## EXERCISE
For every line below, set down an identical copy.

## DATA EXTRACTS
▼▼▼
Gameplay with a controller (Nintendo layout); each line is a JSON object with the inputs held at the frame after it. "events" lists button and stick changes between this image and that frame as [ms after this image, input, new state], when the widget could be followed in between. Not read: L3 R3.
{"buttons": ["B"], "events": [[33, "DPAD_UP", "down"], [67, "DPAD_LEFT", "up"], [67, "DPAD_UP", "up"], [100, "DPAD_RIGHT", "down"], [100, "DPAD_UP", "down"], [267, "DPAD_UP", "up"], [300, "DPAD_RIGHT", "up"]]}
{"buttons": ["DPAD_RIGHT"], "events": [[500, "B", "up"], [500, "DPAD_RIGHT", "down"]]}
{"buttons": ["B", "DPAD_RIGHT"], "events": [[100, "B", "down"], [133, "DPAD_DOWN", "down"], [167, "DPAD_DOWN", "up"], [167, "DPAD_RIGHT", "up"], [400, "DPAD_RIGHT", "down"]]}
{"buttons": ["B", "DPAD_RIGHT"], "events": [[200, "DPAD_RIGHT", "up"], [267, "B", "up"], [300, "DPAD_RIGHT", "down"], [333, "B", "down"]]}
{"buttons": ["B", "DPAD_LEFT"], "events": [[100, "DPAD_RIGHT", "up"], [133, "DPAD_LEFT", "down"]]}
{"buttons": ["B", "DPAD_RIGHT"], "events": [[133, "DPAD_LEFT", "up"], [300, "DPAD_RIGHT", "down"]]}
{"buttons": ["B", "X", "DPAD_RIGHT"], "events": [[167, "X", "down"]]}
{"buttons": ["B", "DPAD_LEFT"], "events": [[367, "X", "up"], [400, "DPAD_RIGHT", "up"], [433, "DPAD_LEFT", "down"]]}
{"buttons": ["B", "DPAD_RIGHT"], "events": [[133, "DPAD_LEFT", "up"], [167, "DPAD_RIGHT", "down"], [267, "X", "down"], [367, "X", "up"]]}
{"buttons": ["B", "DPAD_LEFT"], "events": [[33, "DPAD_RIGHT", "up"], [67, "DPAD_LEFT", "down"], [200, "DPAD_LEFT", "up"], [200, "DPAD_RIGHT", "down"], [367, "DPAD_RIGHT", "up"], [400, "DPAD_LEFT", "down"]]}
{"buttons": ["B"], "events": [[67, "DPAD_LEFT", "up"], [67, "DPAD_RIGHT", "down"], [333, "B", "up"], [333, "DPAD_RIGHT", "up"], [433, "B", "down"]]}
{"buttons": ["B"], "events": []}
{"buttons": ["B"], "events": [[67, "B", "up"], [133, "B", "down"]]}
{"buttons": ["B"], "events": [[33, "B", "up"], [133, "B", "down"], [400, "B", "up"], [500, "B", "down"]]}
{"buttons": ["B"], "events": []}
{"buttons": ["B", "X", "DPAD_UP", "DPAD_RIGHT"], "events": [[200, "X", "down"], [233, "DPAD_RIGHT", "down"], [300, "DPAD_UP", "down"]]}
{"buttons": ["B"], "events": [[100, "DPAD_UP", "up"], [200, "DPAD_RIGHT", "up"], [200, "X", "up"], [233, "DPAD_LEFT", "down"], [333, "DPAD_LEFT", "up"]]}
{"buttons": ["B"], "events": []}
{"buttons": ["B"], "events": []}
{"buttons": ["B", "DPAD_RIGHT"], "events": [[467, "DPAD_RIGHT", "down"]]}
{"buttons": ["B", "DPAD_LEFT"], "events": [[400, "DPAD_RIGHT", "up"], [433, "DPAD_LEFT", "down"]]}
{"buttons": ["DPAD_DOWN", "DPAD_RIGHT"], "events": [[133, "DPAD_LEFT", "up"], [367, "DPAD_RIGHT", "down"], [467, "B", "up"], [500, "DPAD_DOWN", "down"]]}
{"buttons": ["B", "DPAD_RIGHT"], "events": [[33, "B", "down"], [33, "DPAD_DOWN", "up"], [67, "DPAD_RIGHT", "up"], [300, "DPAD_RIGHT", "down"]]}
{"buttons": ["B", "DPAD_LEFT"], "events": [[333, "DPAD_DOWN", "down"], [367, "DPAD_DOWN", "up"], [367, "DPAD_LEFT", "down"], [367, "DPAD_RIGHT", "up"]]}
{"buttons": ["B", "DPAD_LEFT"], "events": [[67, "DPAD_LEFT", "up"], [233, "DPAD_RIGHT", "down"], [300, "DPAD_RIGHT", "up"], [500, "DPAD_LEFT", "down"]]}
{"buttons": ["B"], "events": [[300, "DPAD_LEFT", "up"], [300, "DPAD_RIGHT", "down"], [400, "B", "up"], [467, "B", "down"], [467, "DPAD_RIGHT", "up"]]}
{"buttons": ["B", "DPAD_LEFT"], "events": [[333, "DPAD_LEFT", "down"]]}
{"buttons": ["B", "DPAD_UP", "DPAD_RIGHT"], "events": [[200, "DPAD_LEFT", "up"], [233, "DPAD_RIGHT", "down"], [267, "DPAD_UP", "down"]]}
▲▲▲
## ANSWER SECTION
Gameplay with a controller (Nintendo layout); each line is a JSON object with the inputs held at the frame after it. "events" lists button and stick changes between this image and that frame as [ms after this image, input, new state], when the widget could be followed in between. Not read: L3 R3.
{"buttons": ["B"], "events": [[33, "DPAD_UP", "down"], [67, "DPAD_LEFT", "up"], [67, "DPAD_UP", "up"], [100, "DPAD_RIGHT", "down"], [100, "DPAD_UP", "down"], [267, "DPAD_UP", "up"], [300, "DPAD_RIGHT", "up"]]}
{"buttons": ["DPAD_RIGHT"], "events": [[500, "B", "up"], [500, "DPAD_RIGHT", "down"]]}
{"buttons": ["B", "DPAD_RIGHT"], "events": [[100, "B", "down"], [133, "DPAD_DOWN", "down"], [167, "DPAD_DOWN", "up"], [167, "DPAD_RIGHT", "up"], [400, "DPAD_RIGHT", "down"]]}
{"buttons": ["B", "DPAD_RIGHT"], "events": [[200, "DPAD_RIGHT", "up"], [267, "B", "up"], [300, "DPAD_RIGHT", "down"], [333, "B", "down"]]}
{"buttons": ["B", "DPAD_LEFT"], "events": [[100, "DPAD_RIGHT", "up"], [133, "DPAD_LEFT", "down"]]}
{"buttons": ["B", "DPAD_RIGHT"], "events": [[133, "DPAD_LEFT", "up"], [300, "DPAD_RIGHT", "down"]]}
{"buttons": ["B", "X", "DPAD_RIGHT"], "events": [[167, "X", "down"]]}
{"buttons": ["B", "DPAD_LEFT"], "events": [[367, "X", "up"], [400, "DPAD_RIGHT", "up"], [433, "DPAD_LEFT", "down"]]}
{"buttons": ["B", "DPAD_RIGHT"], "events": [[133, "DPAD_LEFT", "up"], [167, "DPAD_RIGHT", "down"], [267, "X", "down"], [367, "X", "up"]]}
{"buttons": ["B", "DPAD_LEFT"], "events": [[33, "DPAD_RIGHT", "up"], [67, "DPAD_LEFT", "down"], [200, "DPAD_LEFT", "up"], [200, "DPAD_RIGHT", "down"], [367, "DPAD_RIGHT", "up"], [400, "DPAD_LEFT", "down"]]}
{"buttons": ["B"], "events": [[67, "DPAD_LEFT", "up"], [67, "DPAD_RIGHT", "down"], [333, "B", "up"], [333, "DPAD_RIGHT", "up"], [433, "B", "down"]]}
{"buttons": ["B"], "events": []}
{"buttons": ["B"], "events": [[67, "B", "up"], [133, "B", "down"]]}
{"buttons": ["B"], "events": [[33, "B", "up"], [133, "B", "down"], [400, "B", "up"], [500, "B", "down"]]}
{"buttons": ["B"], "events": []}
{"buttons": ["B", "X", "DPAD_UP", "DPAD_RIGHT"], "events": [[200, "X", "down"], [233, "DPAD_RIGHT", "down"], [300, "DPAD_UP", "down"]]}
{"buttons": ["B"], "events": [[100, "DPAD_UP", "up"], [200, "DPAD_RIGHT", "up"], [200, "X", "up"], [233, "DPAD_LEFT", "down"], [333, "DPAD_LEFT", "up"]]}
{"buttons": ["B"], "events": []}
{"buttons": ["B"], "events": []}
{"buttons": ["B", "DPAD_RIGHT"], "events": [[467, "DPAD_RIGHT", "down"]]}
{"buttons": ["B", "DPAD_LEFT"], "events": [[400, "DPAD_RIGHT", "up"], [433, "DPAD_LEFT", "down"]]}
{"buttons": ["DPAD_DOWN", "DPAD_RIGHT"], "events": [[133, "DPAD_LEFT", "up"], [367, "DPAD_RIGHT", "down"], [467, "B", "up"], [500, "DPAD_DOWN", "down"]]}
{"buttons": ["B", "DPAD_RIGHT"], "events": [[33, "B", "down"], [33, "DPAD_DOWN", "up"], [67, "DPAD_RIGHT", "up"], [300, "DPAD_RIGHT", "down"]]}
{"buttons": ["B", "DPAD_LEFT"], "events": [[333, "DPAD_DOWN", "down"], [367, "DPAD_DOWN", "up"], [367, "DPAD_LEFT", "down"], [367, "DPAD_RIGHT", "up"]]}
{"buttons": ["B", "DPAD_LEFT"], "events": [[67, "DPAD_LEFT", "up"], [233, "DPAD_RIGHT", "down"], [300, "DPAD_RIGHT", "up"], [500, "DPAD_LEFT", "down"]]}
{"buttons": ["B"], "events": [[300, "DPAD_LEFT", "up"], [300, "DPAD_RIGHT", "down"], [400, "B", "up"], [467, "B", "down"], [467, "DPAD_RIGHT", "up"]]}
{"buttons": ["B", "DPAD_LEFT"], "events": [[333, "DPAD_LEFT", "down"]]}
{"buttons": ["B", "DPAD_UP", "DPAD_RIGHT"], "events": [[200, "DPAD_LEFT", "up"], [233, "DPAD_RIGHT", "down"], [267, "DPAD_UP", "down"]]}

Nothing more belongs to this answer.